Skeptics of the story also have to contend with the various eyewitness testimonies that were collected around 1830, given by credible witnesses including Revolutionary war heroes and Presbyterian ministers. These witnesses, thirteen in number (along with several others, such as Robert Henry and Dr. Charles Caldwell who gave similar accounts) also corroborate the basic story that Mecklenburg County declared independence on 20 May 1775. Skeptics, however, dismiss the credibility of these accounts because they were made many decades after the fact, in some cases fifty years later.
But what the skeptics lacked was a unifying theory that could account for the admittedly circumstantial but nonetheless concrete evidence that seemed to strongly suggest that something happened in Mecklenburg in late May 1775. The foundation for their case was unearthed in 1838 when a historian named Peter Force discovered a series of “resolves” from a Committee in Charlotte-Town, dated 31 May 1775.
The preamble of the Resolves read:
“Whereas by an Address presented to His Majesty by both Houses of Parliament, in February last, the American colonies are declared to be in a state of actual rebellion, we conceive, that all laws and commissions confirmed by, or derived from the authority of the King or Parliament, are annulled and vacated, and the former civil constitution of these colonies, for the present, wholly suspended. To provide, in some degree, for the exigencies of this county, in the present alarming period, we deem it proper and necessary to pass the following Resolves.”

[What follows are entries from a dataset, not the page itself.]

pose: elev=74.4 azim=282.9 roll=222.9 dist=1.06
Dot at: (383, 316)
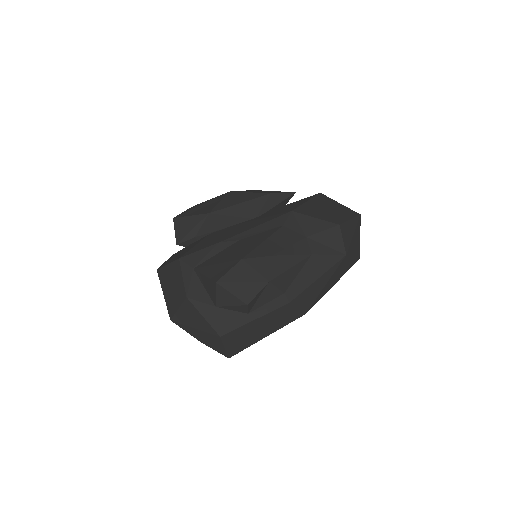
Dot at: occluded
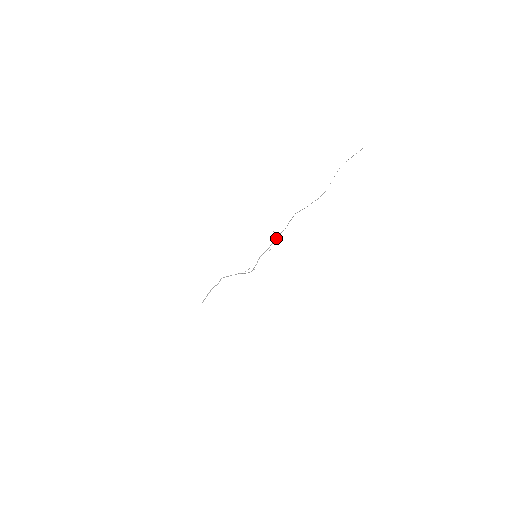
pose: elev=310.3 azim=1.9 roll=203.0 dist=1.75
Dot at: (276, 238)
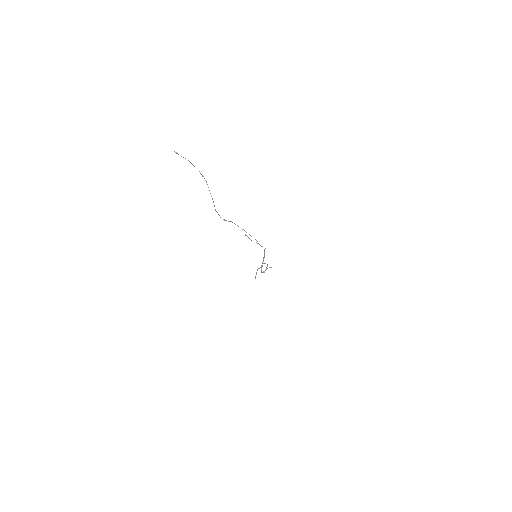
Dot at: (259, 244)
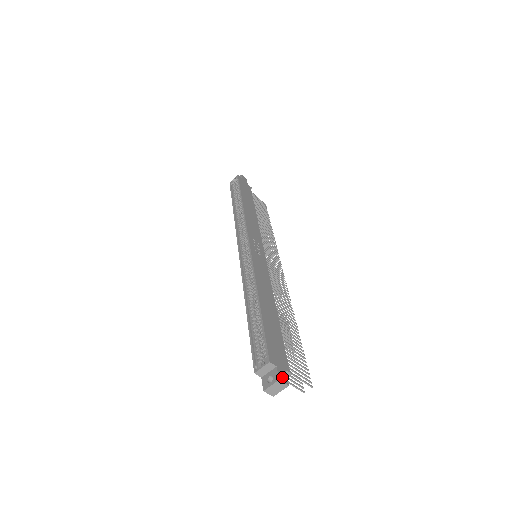
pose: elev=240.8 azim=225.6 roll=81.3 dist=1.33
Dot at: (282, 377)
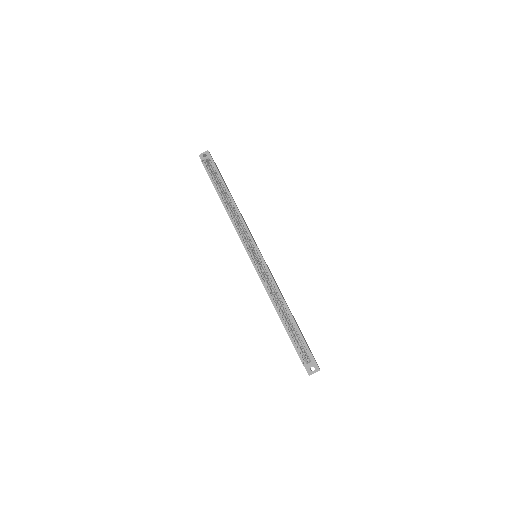
Dot at: occluded
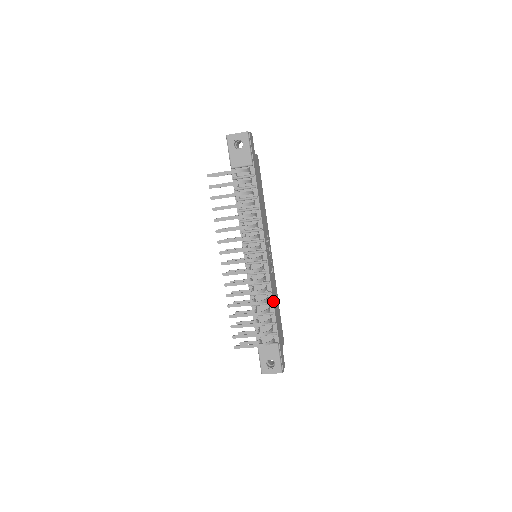
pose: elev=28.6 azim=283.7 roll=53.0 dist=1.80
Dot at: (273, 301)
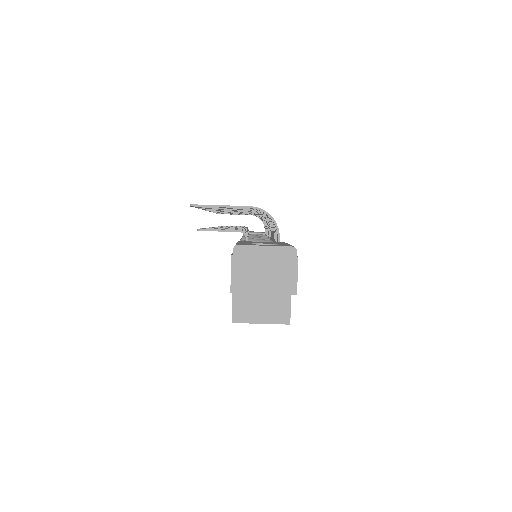
Dot at: occluded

These became known as the “Mecklenburg Resolves” to differentiate them from the “Mecklenburg Declaration.” These Resolves became (and in fact remain) the key to the entire case for the skeptics of the story. According to their theory, the people of Charlotte passed the Mecklenburg Resolves on 31 May 1775 (which is unarguable, since they have been found), but these fall short of a declaration of independence.
According to this theory, when the witnesses gave their testimony in 1830, in their old age they conflated in their minds a true event (the Mecklenburg Resolves) with a fictitious one (the Mecklenburg Declaration). In short, the entire Mecklenburg Declaration story is simply a case of mistaken identity. To this day, whether the Mecklenburg Resolves are a part of the overall story (as the believers suggest) or the “real” document itself remains the crux of the Mecklenburg Controversy.
The preamble plus four resolves were from the Daily National Intelligencer (Washington, DC), December 18, 1838, 2. The text of the Resolves quoted in this chapter is from the original version of The South-Carolina Gazette; and Country Journal of June 13, 1775 [No. 498] held in the collection of the Charleston Library Society, Charleston, SC.